● Tasks and exercises
• a. Recast the paragraph beginning "An oriented, fusion-crusted stone" from the Zag (b) meteorite description as a bulleted list, keeping its main facts.
• b. Check each statement against the Zag (b) meteorite description. Answer yes or no, and quote the deciding words.
(i) Zag (b) is a brecciated achondrite.
(ii) The acapulcoites and lodranites fall on the same oxygen mixing line.
(iii) Zag (b) holds an intermediate position between Divnoe and the ACALOD cluster.
• c. Extend the Zag (b) meteorite description, starting right after its last sentence.

● Document segment
# # # # #
An oriented, fusion-crusted stone weighing 300 g was found near the site of the Zag meteorite fall in Morocco (see photo of main mass with flow lines at the RSPD website). Zag (b) is an unbrecciated achondrite rich in forsteritic olivine (68 vol%) that incorporates mm-sized orthopyroxene channels containing metal or sulfide or weathered metal inclusions. These orthopyroxene and opaque assemblages exhibit several features that indicate the occurrence of a late reduction process, and the FeMnMg relations are also consistent with reduction processes on the brachinite parent body. Several methods for the reduction of primary olivine were reviewed by Goodrich et al., 2017), including its reaction with methane to form orthopyroxene + metal (Irving et al., 2013) and through its sulfurization by a S-rich fluid or gas to form orthopyroxene + sulfide (e.g., Singerling et al., 2013). Olivine and orthopyroxene exhibit variability in their distribution (Day et al., 2012). The oxygen isotope ratios plot close to those for Divnoe, NWA 4042, and the brachinites, although Zag (b) has undergone a more thorough reduction process.
Zag (b) shares very close similarities with Divnoe and the brachinites in Fe ratios and oxygen isotopic systematics. Moreover, the acapulcoites and lodranites fall on the same oxygen mixing line, and they have FeMnMg features consistent with a close relationship to Zag (b), Divnoe, and the brachinites. All of these different meteorites likely formed in the same nebular region from common precursor material, with Zag (b) having an intermediate position between Divnoe and the ACALOD cluster. Because of its close relationship to Divnoe, and by extension, the brachinites, Zag (b) is sometimes conveniently included with the brachinites in classification studies. Further information about Zag (b) can be found in the abstract 'Zag (b): A Ferroan Achondrite Intermediate Between Brachinites And
Lodranites' by Delaney et al., 31st LPSC, #1745 (2000).
# # # # #
Saved data entries:
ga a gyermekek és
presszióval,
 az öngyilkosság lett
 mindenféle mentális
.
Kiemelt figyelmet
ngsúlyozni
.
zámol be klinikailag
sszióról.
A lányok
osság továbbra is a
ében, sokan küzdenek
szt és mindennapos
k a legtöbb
# # # # #
● Answers for each item
• a.
- A 300 g oriented, fusion-crusted stone was found near the site of the Zag meteorite fall in Morocco.
- Zag (b) is an unbrecciated achondrite rich in forsteritic olivine (68 vol%). It contains mm-sized orthopyroxene channels with metal, sulfide, or weathered metal inclusions.
- Features of these orthopyroxene and opaque assemblages indicate a late reduction process. The FeMnMg relations are also consistent with reduction on the brachinite parent body.
- Reviewed reduction methods for primary olivine include:
  - reaction with methane to form orthopyroxene + metal
  - sulfurization by an S-rich fluid or gas to form orthopyroxene + sulfide
- Olivine and orthopyroxene vary in their distribution.
- Oxygen isotope ratios plot close to those of Divnoe, NWA 4042, and the brachinites. Zag (b) has undergone a more thorough reduction.

• b.
(i) No: "Zag (b) is an unbrecciated achondrite"
(ii) Yes: "the acapulcoites and lodranites fall on the same oxygen mixing line"
(iii) Yes: "with Zag (b) having an intermediate position between Divnoe and the ACALOD cluster"

• c.
On a newly compiled O-isotope diagram for brachinites and other planetary achondrites, published by D. Rumble III et al. (2008), Zag (b) has a Δ17O value that plots within a select grouping of brachinites including NWA 3151, NWA 595, and the ungrouped brachinite-like achondrite NWA 4042, and these investigators believe that Zag (b) should probably be lumped with the brachinites. However, through studies of highly siderophile element (HSE) abundances, and upon examining the metal-sulfide segregation processes, it was determined by Day et al. (2012) that Zag (b) and similar brachinite-like achondrites were not likely genetically related (i.e. from the same parent body) to brachinites, but rather, originated on similar volatile-rich, oxidized, chondritic precursor asteroids while experiencing similar petrologic processes during their formation history. Goodrich et al. (2017) determined that brachinites and brachinite-like achondrites have a distinct redox trend and a higher Fe/Mg ratio compared to all other primitive achondrites, consistent with formation in a similar nebula reservoir; therefore, they suggest that brachinites and brachinite-like achondrites be called the brachinite clan.
The measured HSE abundances are consistent with a partially melted parent body in which heating from short-lived radionuclides came to a halt before a core was fully formed. Studies of the fractionation trends for Zag (b) led Day and Warren (2015) to conclude that this meteorite might not have been a residue after partial melting, but instead represents a cumulate that incorporated a residual metallic melt with a high Pt/Os ratio; the ungrouped cumulate achondrite NWA 6704 and the brachinite-like cumulate achondrite MIL 090206 (and pairings) exhibit similar elevated Pt/Os ratios.
The specimen of Zag (b) shown above is a 2.2 g partial slice. A microscopic examination reveals the yellow-green olivine enclaves scattered throughout this meteorite.